Будучи человеком он старался не потакать своим диким первобытным инстинктам, сдерживался, но при виде эльфийки кровь вскипела в его жилах, а вой его внутреннего волка едва не оглушил воина. А Белое Крыло только озорно, понимающе улыбнулась. Уж она-то своим желаниям потакать привыкла. Девушка отсекла небольшой кусочек и протянула его Вилкасу, не отрывая темно-янтарных глаз от его лица. Пальцы воина сжали ее запястье, он поднес ее руку ко рту, мягко взял губами сырое мясо. Соль крови растеклась на языке, отдавая чуть заметной сладостью и травами. Соратник прикрыл глаза, прислушиваясь к вкусу и довольному урчанию зверя. Веки норда дрогнули и медленно поднялись. Тинтур смотрела на него лукаво, даже искушающее, как даэдра. Уголок рта воина дернулся, он потерся губами об ее окровавленную ладонь. Босмерка шагнула к нему. Рука Соратника легла ей на талию, привлекая к себе. У поцелуя был вкус крови и леса.
***
Воспоминание отозвалось легкой ноющей болью в груди, и Вилкас поспешно глотнул вина. Кажется, давно это было, зима тогда еще по Скайриму гуляла, а сейчас уже солнце пригревает по-весеннему ласково. До лета уже рукой подать. И другой такой, как Тинтур, ему уже не найти. С Сульгой на охоту не пойдешь и сырого мясца не отведаешь. Она хоть и трудится в шахте, но характер у нее нежный и мягкий, любит цветы и песни о героях, а в сундуке хранит красивое платье из зеленого атласа, которое при такой жизни Сульге некогда носить. А босмерка носила шерсть, лен и кожу, ходила босая и топоры ей были роднее, чем ленточки и наряды. Сульга хорошей женой бы стала Соратнику, верной, преданной дому и мужу, любящей… но отчего же вместо ее милого личика перед глазами постоянно предстает эльфийка, остроухая и наглая?! Еще убийца и разбойница бывшая, чудом избежавшая казни. Юноша в гневе стукнул кружкой по столу. Пьяница, дремавший в углу, резко вскинул голову, хлопая осоловевшими глазами. Убить преступницу и дело с концом, спасибо ему только скажут! Эх, давно надо было сдать ее ярлу, голове Белого Крыла на пике самое место. Волк отчаянно завыл, забился, будто от муки. Зверь северянина к босмерке рвется, тоскует и мучается. Оттого Вилкас и думает о ней постоянно. Отравила Тинтур его, любовь… нет, не любовь это! Одержимость звериная точит его изнутри, сушит, выжигает. Вот как избавится он от проклятья, так скинет с сердца отравленные оковы и забудет о ней. Чего бы то не стоило.
***
Прежде чем продолжить служение Матери Ночи, Цицерон решил медитировать.

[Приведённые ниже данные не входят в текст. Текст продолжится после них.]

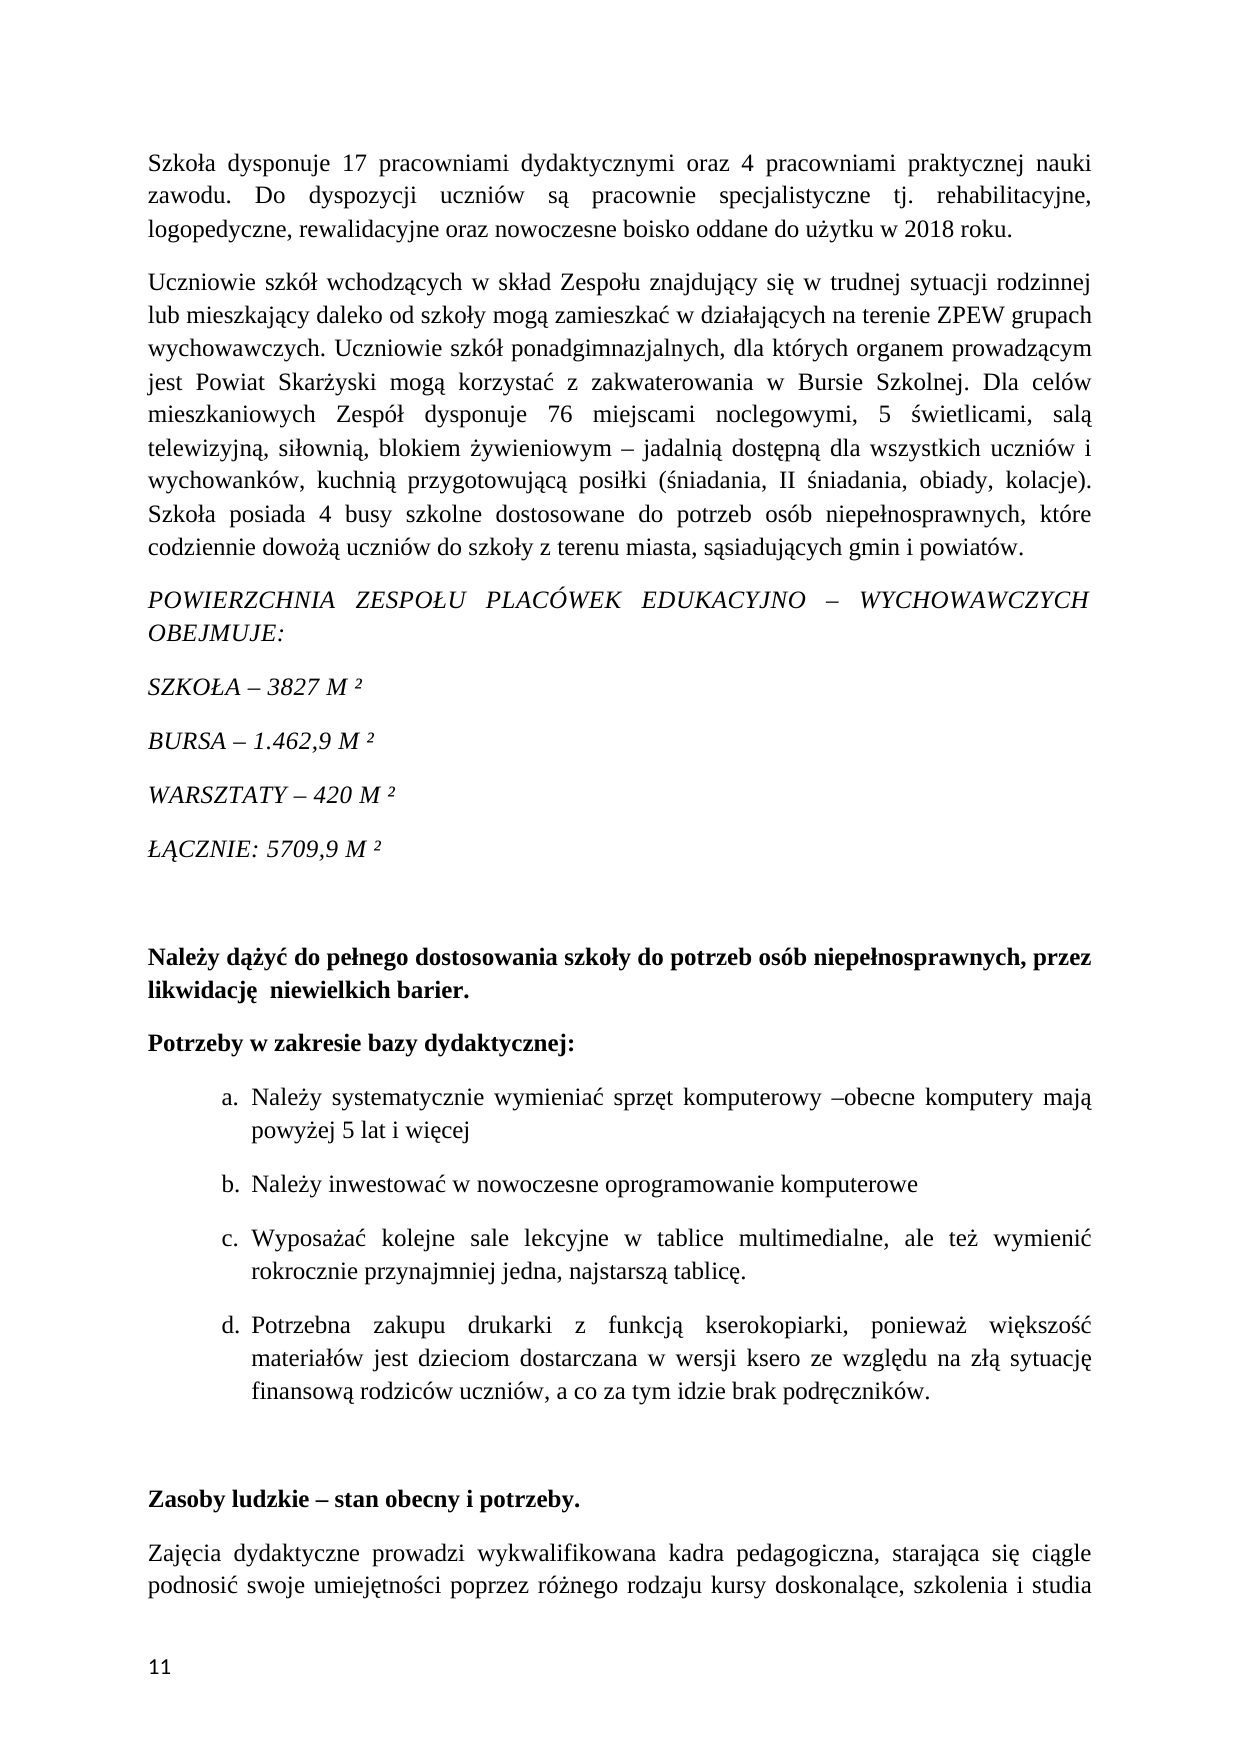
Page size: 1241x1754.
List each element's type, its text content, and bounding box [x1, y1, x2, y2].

text Szkoła dysponuje 17 pracowniami dydaktycznymi oraz 4 pracowniami praktycznej nauki zawodu. Do dyspozycji uczniów są pracownie specjalistyczne tj. rehabilitacyjne, logopedyczne, rewalidacyjne oraz nowoczesne boisko oddane do użytku w 2018 roku. [148, 148, 1093, 242]
list Należy systematycznie wymieniać sprzęt komputerowy –obecne komputery mają powyżej 5 lat i więcej [221, 1082, 1093, 1144]
text Łącznie: 5709,9 m ² [148, 834, 1093, 863]
text Powierzchnia Zespołu Placówek Edukacyjno – Wychowawczych obejmuje: [148, 586, 1093, 647]
list Wyposażać kolejne sale lekcyjne w tablice multimedialne, ale też wymienić rokrocznie przynajmniej jedna, najstarszą tablicę. [221, 1223, 1093, 1285]
text Uczniowie szkół wchodzących w skład Zespołu znajdujący się w trudnej sytuacji rodzinnej lub mieszkający daleko od szkoły mogą zamieszkać w działających na terenie ZPEW grupach wychowawczych. Uczniowie szkół ponadgimnazjalnych, dla których organem prowadzącym jest Powiat Skarżyski mogą korzystać z zakwaterowania w Bursie Szkolnej. Dla celów mieszkaniowych Zespół dysponuje 76 miejscami noclegowymi, 5 świetlicami, salą telewizyjną, siłownią, blokiem żywieniowym – jadalnią dostępną dla wszystkich uczniów i wychowanków, kuchnią przygotowującą posiłki (śniadania, II śniadania, obiady, kolacje). Szkoła posiada 4 busy szkolne dostosowane do potrzeb osób niepełnosprawnych, które codziennie dowożą uczniów do szkoły z terenu miasta, sąsiadujących gmin i powiatów. [148, 267, 1093, 560]
text Zajęcia dydaktyczne prowadzi wykwalifikowana kadra pedagogiczna, starająca się ciągle podnosić swoje umiejętności poprzez różnego rodzaju kursy doskonalące, szkolenia i studia [148, 1538, 1093, 1599]
text Warsztaty – 420 m ² [148, 780, 1093, 809]
text Należy dążyć do pełnego dostosowania szkoły do potrzeb osób niepełnosprawnych, przez likwidację niewielkich barier. [148, 942, 1093, 1003]
text Bursa – 1.462,9 m ² [148, 726, 1093, 755]
text Szkoła – 3827 m ² [148, 672, 1093, 701]
text Potrzeby w zakresie bazy dydaktycznej: [148, 1028, 1093, 1057]
list Należy inwestować w nowoczesne oprogramowanie komputerowe [221, 1169, 1093, 1198]
list Potrzebna zakupu drukarki z funkcją kserokopiarki, ponieważ większość materiałów jest dzieciom dostarczana w wersji ksero ze względu na złą sytuację finansową rodziców uczniów, a co za tym idzie brak podręczników. [221, 1310, 1093, 1405]
text Zasoby ludzkie – stan obecny i potrzeby. [148, 1484, 1093, 1512]
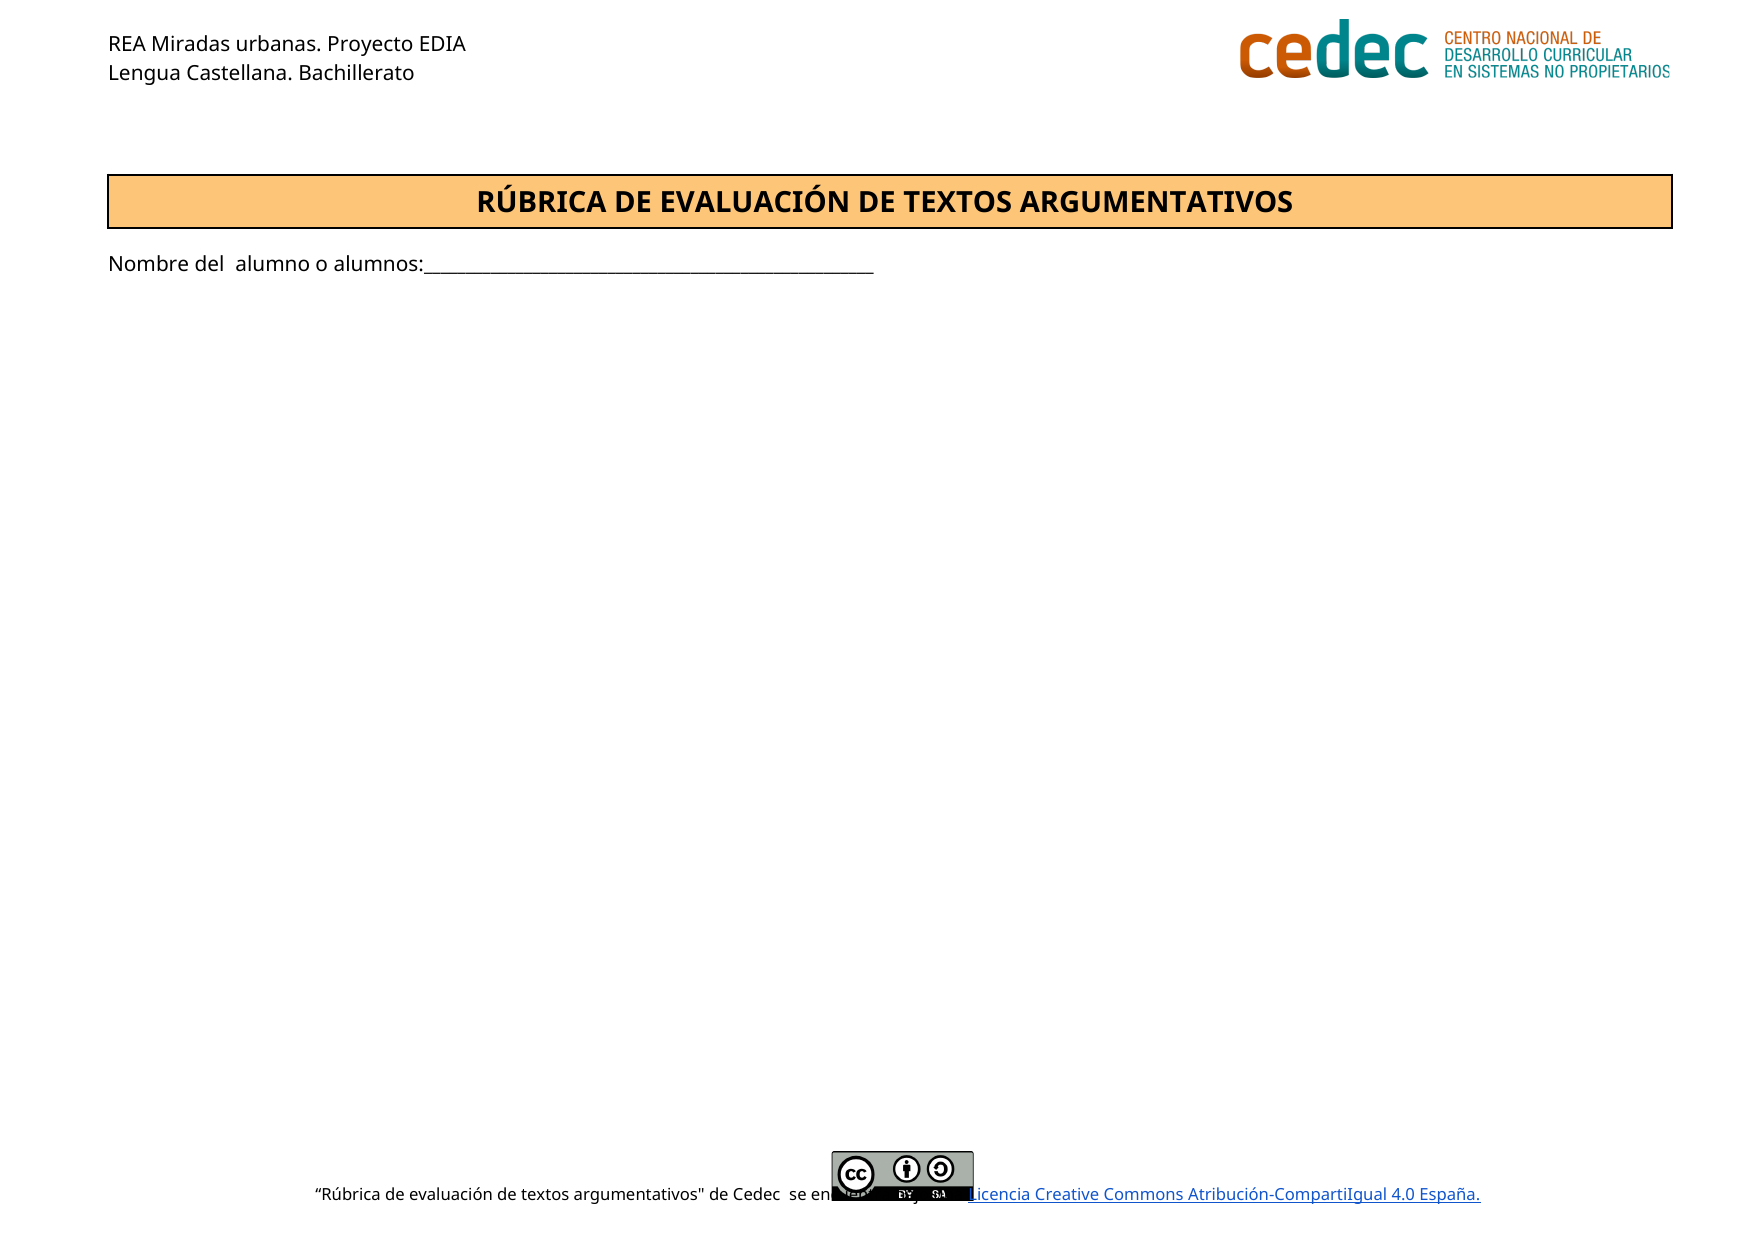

Успокоиться телом и духом, очистить разум, чтобы пустые треволнения не отвлекали от его обязанностей. В одних рубашке и бриджах, имперец опустился на колени. Жесткая медвежья шкура колола ноги, но скрадывала холод каменного пола. Хранитель сложил руки на коленях, прикрыл глаза, дыша глубоко и размеренно. Мысленно он повторял пять священных догматов, но к своему вящему неудовольствию сбивался уже на второй цитате. Рассудок противился медитации, постоянно возвращался к дерзкой девице, по насмешке судьбы или по шутке даэдра ставшей Слышащей Темного Братства. Нет, нет, конечно, Цицерон не сомневается в правоте Матушки, но… девчонке явно требуется хорошая порка! Это сбило бы с магессы немного спеси и надменности, да только кто дерзнет поднять руку на Слышащую? Что не говори, норов у вампирессы крут, если сразу не убьет, то прикажет казнить. Назир и Бабетта подчиняются ей беспрекословно, послушники едва ли землю не целуют, по которой ступает изящная ножка бретонки. Есть еще Говорящая, босмерка, тихая, задумчивая, себе на уме. Она-то не поклоняется Слышащей столь бездумно, эльфка даже Отца Ужаса не почитает должным образом, но Деметру она знает, а Цицерон ей чужак, незнакомец. Если дело все же дойдет до точки, все Братство встанет на сторону той, что спасла семью. А Хранитель… Хранителя можно выбрать и нового.
Мысли роились в голове, не давали сосредоточиться. Это Убежище так сильно отличается от чейдинхольского. Мужчина опустил голову, рыжие волосы, щекоча, скользнули ему на лицо. Сердце полно тревог, он тянется назад, в прошлое, а реальность чужда ему. Этот холодный, суровый, даже жестокий край чужой ему, как и Слышащая, юная, амбициозная и высокомерная. Но Цицерону выпала честь стать Хранителем, следовательно, теперь его жизнь принадлежит Матери. Он живет ради Матушки, хотя так хочется вновь взять руки клинок и, притаившись за портьерой, поджидать жертву.